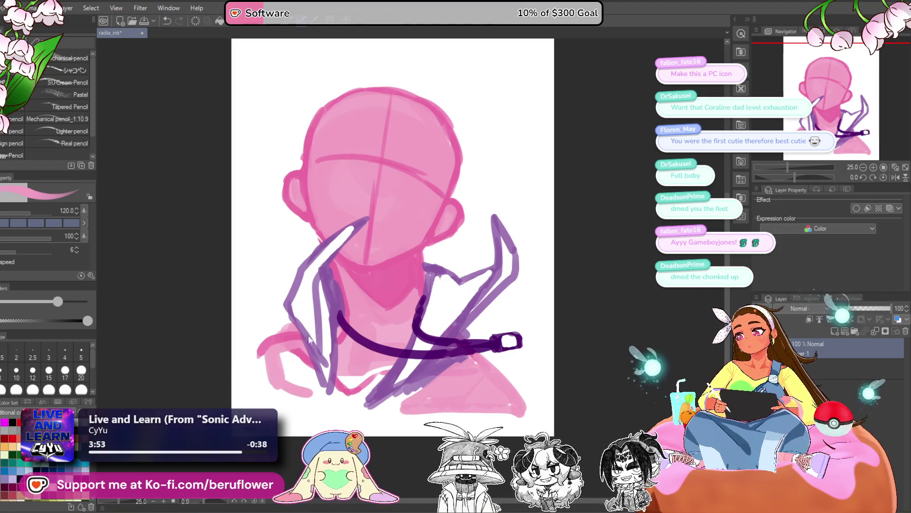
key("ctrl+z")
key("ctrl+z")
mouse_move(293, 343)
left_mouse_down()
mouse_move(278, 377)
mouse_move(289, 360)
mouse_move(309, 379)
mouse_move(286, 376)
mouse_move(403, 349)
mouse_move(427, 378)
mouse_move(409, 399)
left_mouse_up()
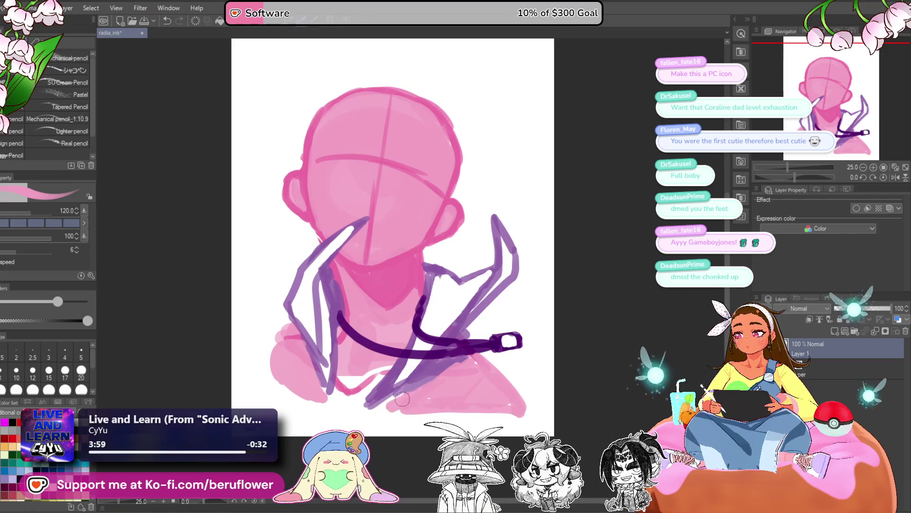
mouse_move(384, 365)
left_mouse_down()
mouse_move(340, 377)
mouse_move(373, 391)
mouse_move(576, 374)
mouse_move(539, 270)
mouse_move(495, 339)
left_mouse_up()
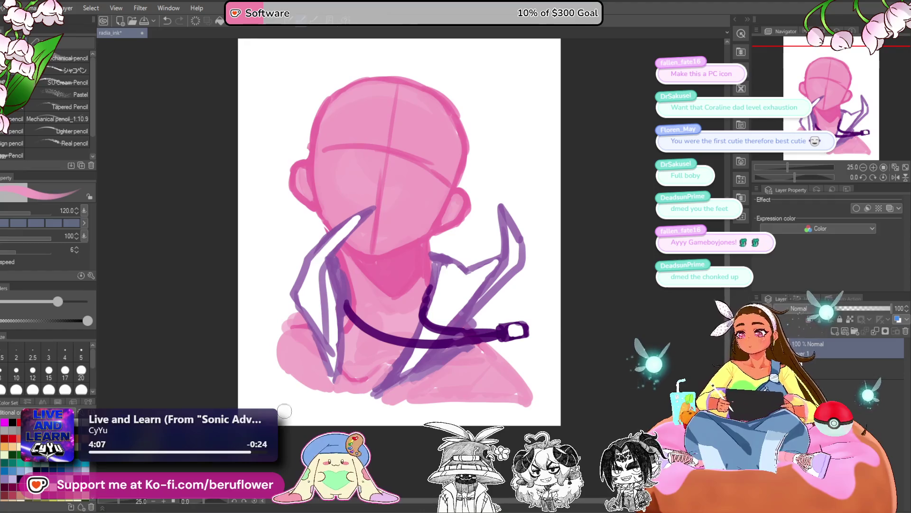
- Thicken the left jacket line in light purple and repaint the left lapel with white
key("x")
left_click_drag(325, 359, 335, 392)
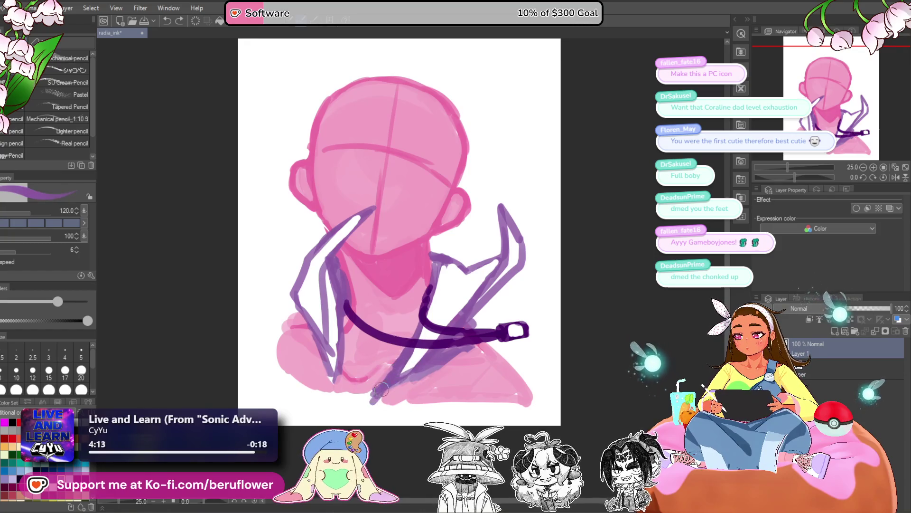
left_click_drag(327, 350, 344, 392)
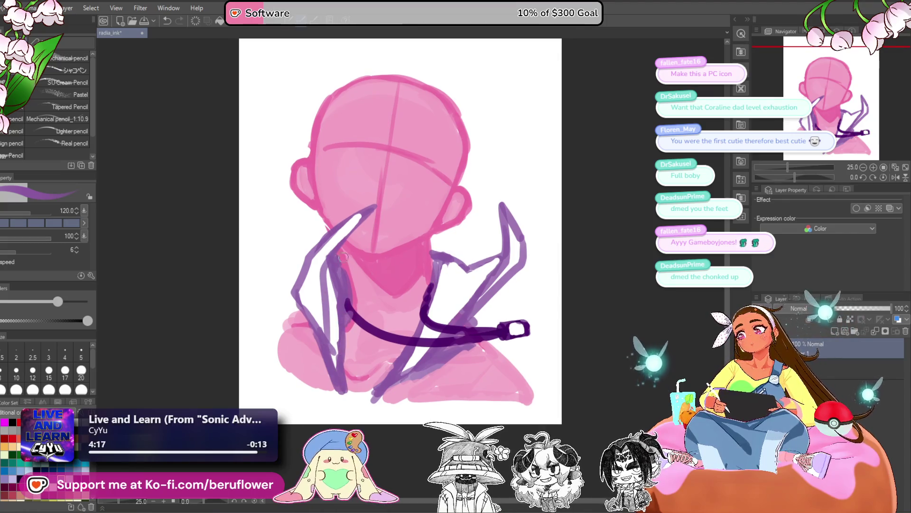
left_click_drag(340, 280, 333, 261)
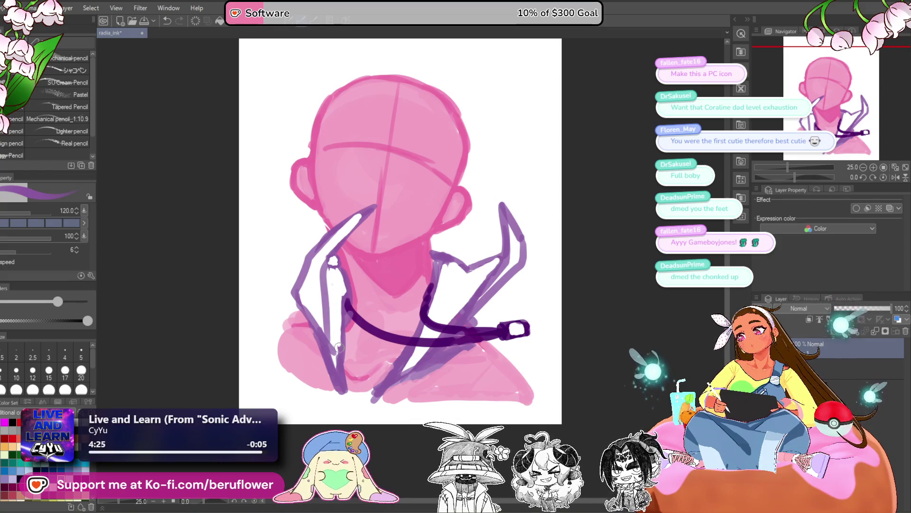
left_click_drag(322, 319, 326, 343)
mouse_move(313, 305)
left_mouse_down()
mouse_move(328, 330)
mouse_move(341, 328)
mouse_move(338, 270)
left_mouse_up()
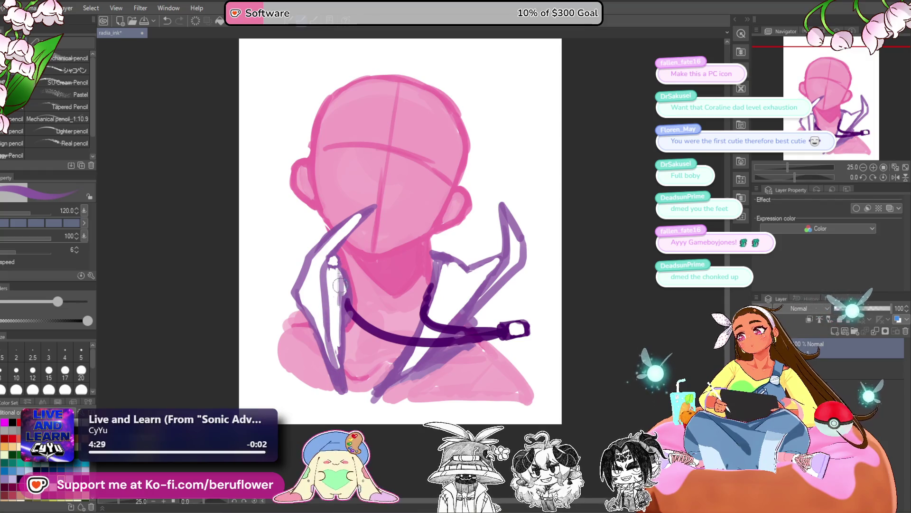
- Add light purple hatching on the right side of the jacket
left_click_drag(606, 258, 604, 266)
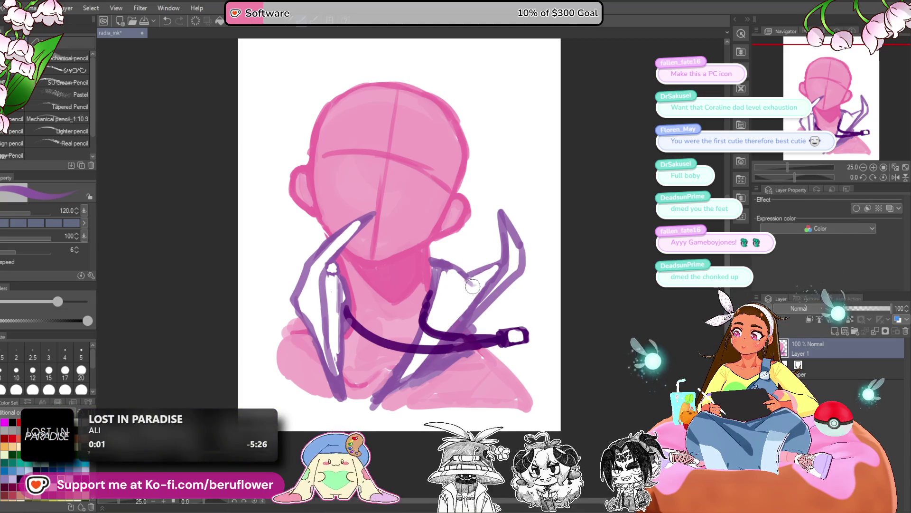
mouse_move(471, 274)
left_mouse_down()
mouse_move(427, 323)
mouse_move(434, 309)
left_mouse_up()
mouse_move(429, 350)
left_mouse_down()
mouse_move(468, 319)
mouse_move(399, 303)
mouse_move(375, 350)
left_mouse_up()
________________________
#### Problem
It would help to have the listing above repeated exactly, with all images removed.

#### Response
key("ctrl+z")
key("ctrl+z")
mouse_move(293, 343)
left_mouse_down()
mouse_move(278, 377)
mouse_move(289, 360)
mouse_move(309, 379)
mouse_move(286, 376)
mouse_move(403, 349)
mouse_move(427, 378)
mouse_move(409, 399)
left_mouse_up()
mouse_move(384, 365)
left_mouse_down()
mouse_move(340, 377)
mouse_move(373, 391)
mouse_move(576, 374)
mouse_move(539, 270)
mouse_move(495, 339)
left_mouse_up()
- Thicken the left jacket line in light purple and repaint the left lapel with white
key("x")
left_click_drag(325, 359, 335, 392)
left_click_drag(327, 350, 344, 392)
left_click_drag(340, 280, 333, 261)
left_click_drag(322, 319, 326, 343)
mouse_move(313, 305)
left_mouse_down()
mouse_move(328, 330)
mouse_move(341, 328)
mouse_move(338, 270)
left_mouse_up()
- Add light purple hatching on the right side of the jacket
left_click_drag(606, 258, 604, 266)
mouse_move(471, 274)
left_mouse_down()
mouse_move(427, 323)
mouse_move(434, 309)
left_mouse_up()
mouse_move(429, 350)
left_mouse_down()
mouse_move(468, 319)
mouse_move(399, 303)
mouse_move(375, 350)
left_mouse_up()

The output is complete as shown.